§ **PROBLEM TO SOLVE**:
Set down the text from the items below without changes, starting at the line that contains "structural processes that" and ending after the line that contains "emergencies, triggers, sequestrations".

§ **RECORDS SUPPLIED**:
* * * * * * *

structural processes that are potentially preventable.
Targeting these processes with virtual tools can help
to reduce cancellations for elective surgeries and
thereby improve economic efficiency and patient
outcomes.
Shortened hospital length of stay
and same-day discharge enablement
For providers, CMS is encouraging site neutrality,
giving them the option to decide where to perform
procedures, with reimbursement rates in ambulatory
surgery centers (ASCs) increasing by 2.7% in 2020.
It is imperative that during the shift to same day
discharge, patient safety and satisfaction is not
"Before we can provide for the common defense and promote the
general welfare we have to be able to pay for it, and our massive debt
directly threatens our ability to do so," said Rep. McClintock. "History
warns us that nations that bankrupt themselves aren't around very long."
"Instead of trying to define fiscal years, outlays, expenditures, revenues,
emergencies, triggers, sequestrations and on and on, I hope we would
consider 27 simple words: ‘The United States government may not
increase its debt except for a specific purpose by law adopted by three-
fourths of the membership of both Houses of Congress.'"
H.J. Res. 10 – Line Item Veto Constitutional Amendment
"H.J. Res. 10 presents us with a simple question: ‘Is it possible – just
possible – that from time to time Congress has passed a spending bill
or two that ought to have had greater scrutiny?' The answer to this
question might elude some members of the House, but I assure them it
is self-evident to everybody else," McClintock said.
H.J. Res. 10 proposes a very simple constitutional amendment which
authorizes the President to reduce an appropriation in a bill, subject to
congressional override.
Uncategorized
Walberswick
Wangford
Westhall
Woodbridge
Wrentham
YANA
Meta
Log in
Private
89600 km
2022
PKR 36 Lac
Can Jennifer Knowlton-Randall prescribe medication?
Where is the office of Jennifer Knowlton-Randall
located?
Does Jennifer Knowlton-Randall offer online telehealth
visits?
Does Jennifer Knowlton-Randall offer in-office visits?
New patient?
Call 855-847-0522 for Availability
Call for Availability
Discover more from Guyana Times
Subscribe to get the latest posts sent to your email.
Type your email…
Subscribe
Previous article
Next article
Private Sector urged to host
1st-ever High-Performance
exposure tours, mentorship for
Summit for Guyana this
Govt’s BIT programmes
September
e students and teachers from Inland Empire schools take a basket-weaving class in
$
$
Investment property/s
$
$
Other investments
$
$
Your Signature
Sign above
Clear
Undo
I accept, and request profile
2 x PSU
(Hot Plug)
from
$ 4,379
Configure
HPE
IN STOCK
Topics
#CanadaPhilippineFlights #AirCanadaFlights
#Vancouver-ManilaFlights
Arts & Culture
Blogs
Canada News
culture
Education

* * * * * * *

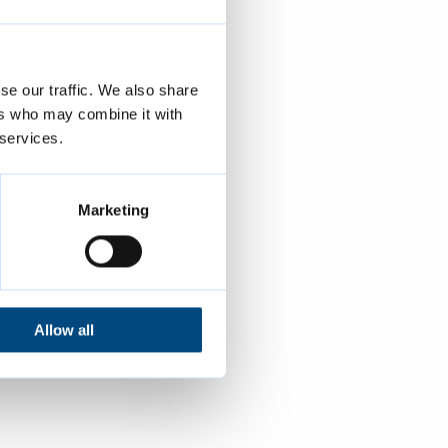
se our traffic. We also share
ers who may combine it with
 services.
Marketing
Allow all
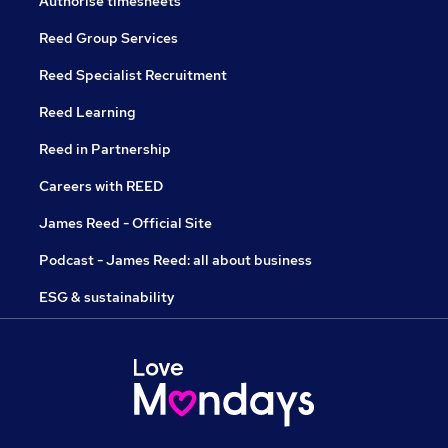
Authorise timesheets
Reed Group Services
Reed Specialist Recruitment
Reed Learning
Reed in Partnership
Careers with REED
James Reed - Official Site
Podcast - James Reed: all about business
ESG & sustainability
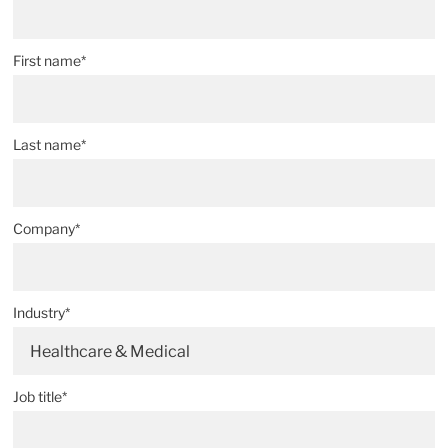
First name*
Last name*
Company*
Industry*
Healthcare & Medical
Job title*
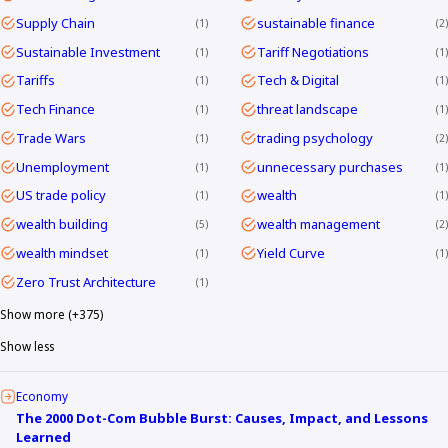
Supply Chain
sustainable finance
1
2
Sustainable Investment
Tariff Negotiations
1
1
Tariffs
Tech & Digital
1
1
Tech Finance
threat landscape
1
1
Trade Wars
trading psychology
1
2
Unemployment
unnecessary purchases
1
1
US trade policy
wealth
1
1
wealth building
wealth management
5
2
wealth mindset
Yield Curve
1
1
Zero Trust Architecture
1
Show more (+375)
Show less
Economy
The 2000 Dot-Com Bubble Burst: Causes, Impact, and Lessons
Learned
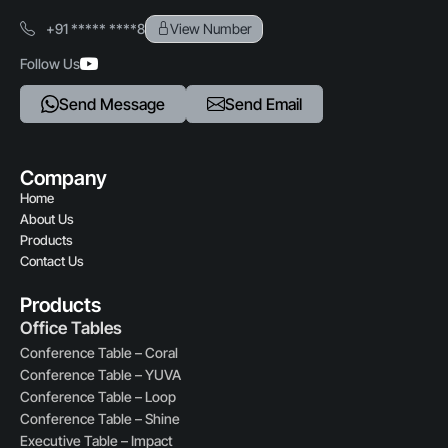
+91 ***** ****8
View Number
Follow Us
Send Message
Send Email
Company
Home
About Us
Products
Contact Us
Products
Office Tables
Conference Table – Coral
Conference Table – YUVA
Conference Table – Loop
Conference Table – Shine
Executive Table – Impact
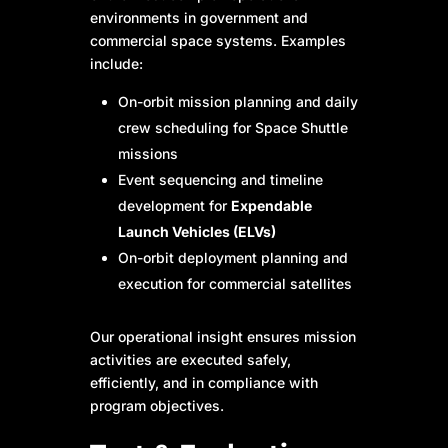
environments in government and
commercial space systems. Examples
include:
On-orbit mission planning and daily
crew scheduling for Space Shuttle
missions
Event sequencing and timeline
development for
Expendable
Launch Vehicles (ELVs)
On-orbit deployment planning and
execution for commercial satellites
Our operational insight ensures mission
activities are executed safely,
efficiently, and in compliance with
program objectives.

* * * * * * *

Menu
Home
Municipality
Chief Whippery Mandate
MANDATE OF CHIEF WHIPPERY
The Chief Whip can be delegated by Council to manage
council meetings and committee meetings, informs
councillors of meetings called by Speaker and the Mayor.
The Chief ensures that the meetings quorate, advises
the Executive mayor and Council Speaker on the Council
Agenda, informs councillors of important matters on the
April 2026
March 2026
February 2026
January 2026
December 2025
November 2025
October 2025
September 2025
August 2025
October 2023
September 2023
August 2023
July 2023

* * * * * * *

§ **SOLUTION TO THIS EXERCISE**:
structural processes that are potentially preventable.
Targeting these processes with virtual tools can help
to reduce cancellations for elective surgeries and
thereby improve economic efficiency and patient
outcomes.
Shortened hospital length of stay
and same-day discharge enablement
For providers, CMS is encouraging site neutrality,
giving them the option to decide where to perform
procedures, with reimbursement rates in ambulatory
surgery centers (ASCs) increasing by 2.7% in 2020.
It is imperative that during the shift to same day
discharge, patient safety and satisfaction is not
"Before we can provide for the common defense and promote the
general welfare we have to be able to pay for it, and our massive debt
directly threatens our ability to do so," said Rep. McClintock. "History
warns us that nations that bankrupt themselves aren't around very long."
"Instead of trying to define fiscal years, outlays, expenditures, revenues,
emergencies, triggers, sequestrations and on and on, I hope we would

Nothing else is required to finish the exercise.